White Angel (Бели анђео / Beli anđeo) is a detail of one of the best known frescoes in Serbian culture in the Mileševa monastery, Mironosice na Hristovom grobu (Мироносице на Христовом гробу, the Myrrhbearers at Christ's tomb), dated c. 1235 in Serbia during the reign of King Stephen Vladislav I of Serbia. Considered one of the most beautiful works of Serbian and European art from the High Middle Ages, this fresco is considered to be one of the great achievements in European painting. It depicts the arrival of the myrrhbearers at the tomb of Christ on Sunday morning, after the events of the Crucifixion.
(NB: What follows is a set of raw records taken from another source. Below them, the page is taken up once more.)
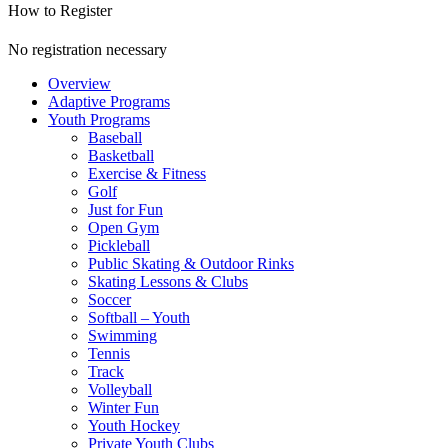
How to Register
No registration necessary
Overview
Adaptive Programs
Youth Programs
Baseball
Basketball
Exercise & Fitness
Golf
Just for Fun
Open Gym
Pickleball
Public Skating & Outdoor Rinks
Skating Lessons & Clubs
Soccer
Softball – Youth
Swimming
Tennis
Track
Volleyball
Winter Fun
Youth Hockey
Private Youth Clubs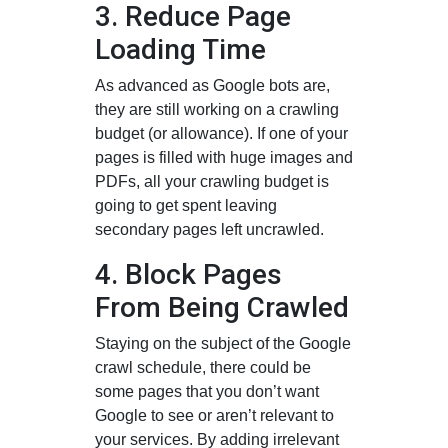
3. Reduce Page
Loading Time
As advanced as Google bots are,
they are still working on a crawling
budget (or allowance). If one of your
pages is filled with huge images and
PDFs, all your crawling budget is
going to get spent leaving
secondary pages left uncrawled.
4. Block Pages
From Being Crawled
Staying on the subject of the Google
crawl schedule, there could be
some pages that you don’t want
Google to see or aren’t relevant to
your services. By adding irrelevant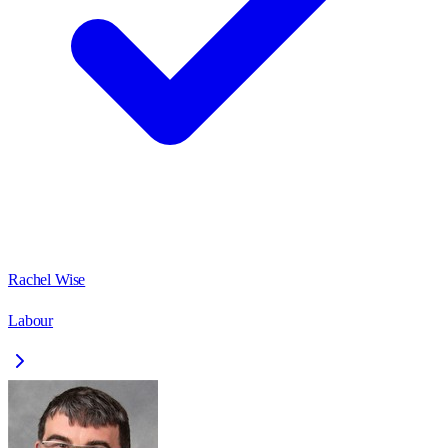
Rachel Wise
Labour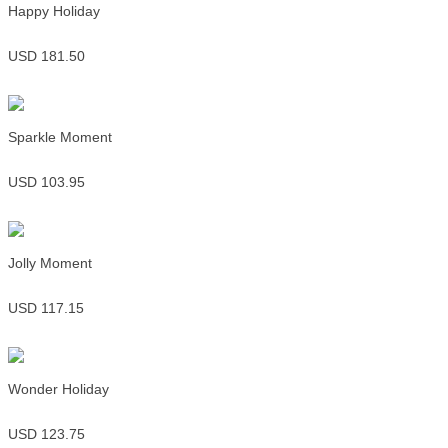
Happy Holiday
USD 181.50
Sparkle Moment
USD 103.95
Jolly Moment
USD 117.15
Wonder Holiday
USD 123.75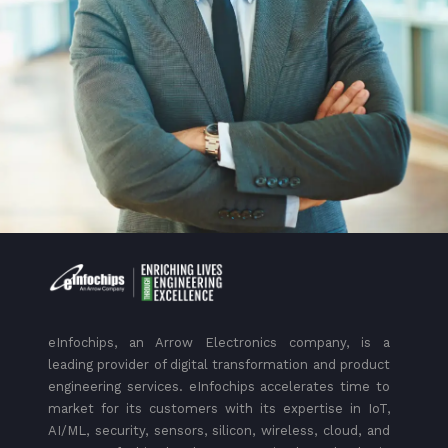
eInfochips, an Arrow Electronics company, is a
leading provider of digital transformation and product
engineering services. eInfochips accelerates time to
market for its customers with its expertise in IoT,
AI/ML, security, sensors, silicon, wireless, cloud, and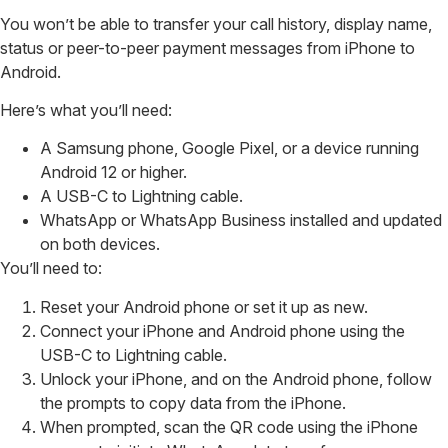
You won’t be able to transfer your call history, display name,
status or peer-to-peer payment messages from iPhone to
Android.
Here’s what you’ll need:
A Samsung phone, Google Pixel, or a device running
Android 12 or higher.
A USB-C to Lightning cable.
WhatsApp or WhatsApp Business installed and updated
on both devices.
You’ll need to:
Reset your Android phone or set it up as new.
Connect your iPhone and Android phone using the
USB-C to Lightning cable.
Unlock your iPhone, and on the Android phone, follow
the prompts to copy data from the iPhone.
When prompted, scan the QR code using the iPhone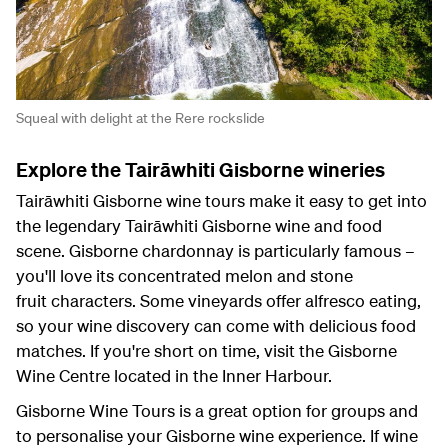
Squeal with delight at the Rere rockslide
Explore the Tairāwhiti Gisborne wineries
Tairāwhiti Gisborne wine tours make it easy to get into
the legendary Tairāwhiti Gisborne wine and food
scene. Gisborne chardonnay is particularly famous –
you'll love its concentrated melon and stone
fruit characters. Some vineyards offer alfresco eating,
so your wine discovery can come with delicious food
matches. If you're short on time, visit the Gisborne
Wine Centre located in the Inner Harbour.
Gisborne Wine Tours is a great option for groups and
to personalise your Gisborne wine experience. If wine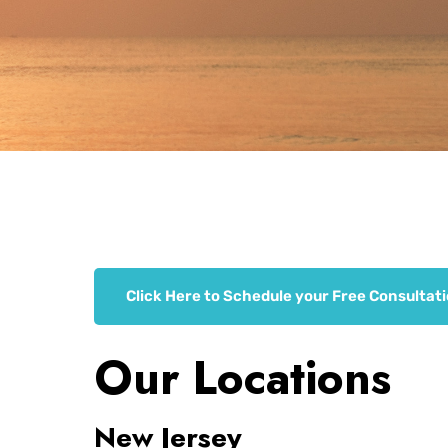
Click Here to Schedule your Free Consultat
Our Locations
New Jersey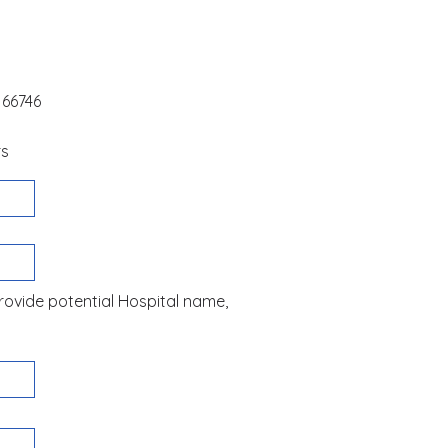
 66746
rs
 Provide potential Hospital name,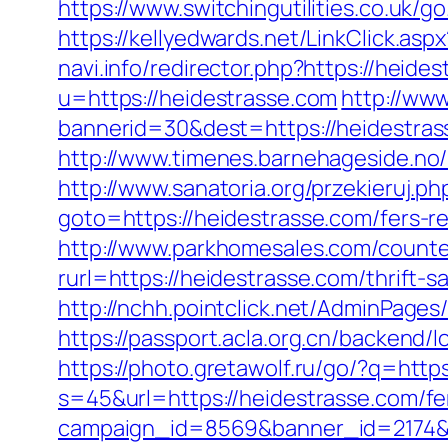
https://www.switchingutilities.co.uk/g
https://kellyedwards.net/LinkClick.a
navi.info/redirector.php?https://heide
u=https://heidestrasse.com
http://ww
bannerid=30&dest=https://heidestrass
http://www.timenes.barnehageside.no/
http://www.sanatoria.org/przekieruj.
goto=https://heidestrasse.com/fers-re
http://www.parkhomesales.com/counter
rurl=https://heidestrasse.com/thrift-s
http://nchh.pointclick.net/AdminPage
https://passport.acla.org.cn/backend/
https://photo.gretawolf.ru/go/?q=http
s=45&url=https://heidestrasse.com/fer
campaign_id=8569&banner_id=2174&b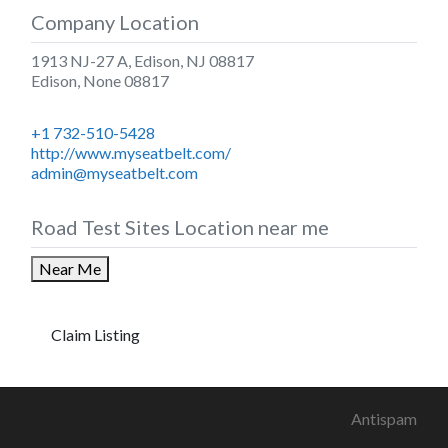
Company Location
1913 NJ-27 A, Edison, NJ 08817
Edison
,
None
08817
+1 732-510-5428
http://www.myseatbelt.com/
admin@myseatbelt.com
Road Test Sites Location near me
Near Me
Claim Listing
Antispam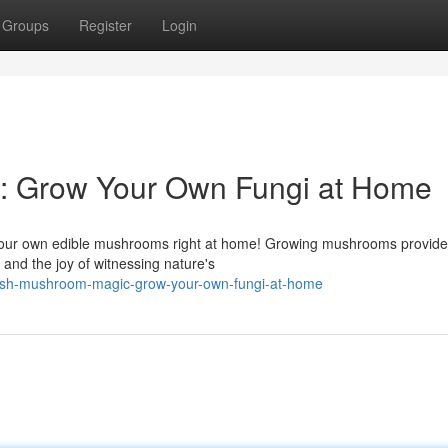
Groups
Register
Login
 Grow Your Own Fungi at Home
te your own edible mushrooms right at home! Growing mushrooms provid
 and the joy of witnessing nature's
ash-mushroom-magic-grow-your-own-fungi-at-home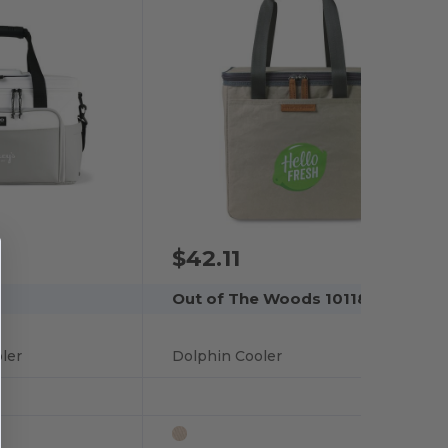
$42.11
Out of The Woods 101181
ler
Dolphin Cooler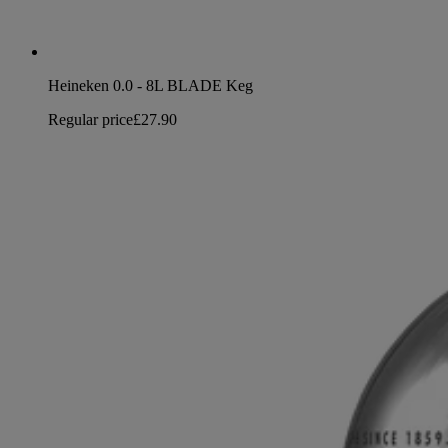
Heineken 0.0 - 8L BLADE Keg
Regular price
£27.90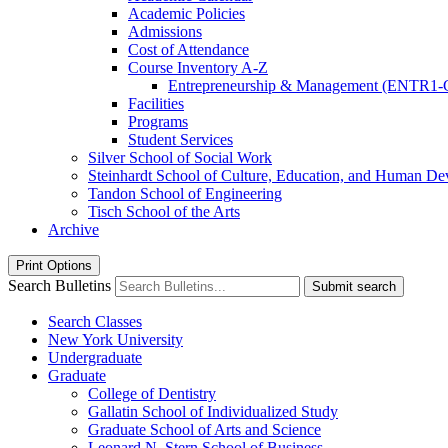
Academic Policies
Admissions
Cost of Attendance
Course Inventory A-​Z
Entrepreneurship &​ Management (ENTR1-
Facilities
Programs
Student Services
Silver School of Social Work
Steinhardt School of Culture, Education, and Human D
Tandon School of Engineering
Tisch School of the Arts
Archive
Print Options
Search Bulletins
Submit search
Search Classes
New York University
Undergraduate
Graduate
College of Dentistry
Gallatin School of Individualized Study
Graduate School of Arts and Science
Leonard N. Stern School of Business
Sitting on the stone is the Angel of the Lord dressed in a white chiton, whose arm shows the place of Christ's resurrection, and his empty tomb.

==Location and history==
The fresco is located in the Mileševa Monastery near Prijepolje, on the southern wall of the church and the identity of its author is unknown. In the 16th century, the White Angel was over-painted with another fresco, and so was hidden until the 20th century when the fresco was restored.

==Trivia==
A picture of the White Angel of Mileševa was sent as a message in the first satellite broadcast signal from Europe to America after the Cuban Missile Crisis, as a symbol of peace and civilization. Later, the same signal, containing the White Angel, was transmitted to space in an attempt to communicate with extraterrestrial life forms. However, this has been disputed, as no official NASA or other space agency sources have been found to confirm this claim.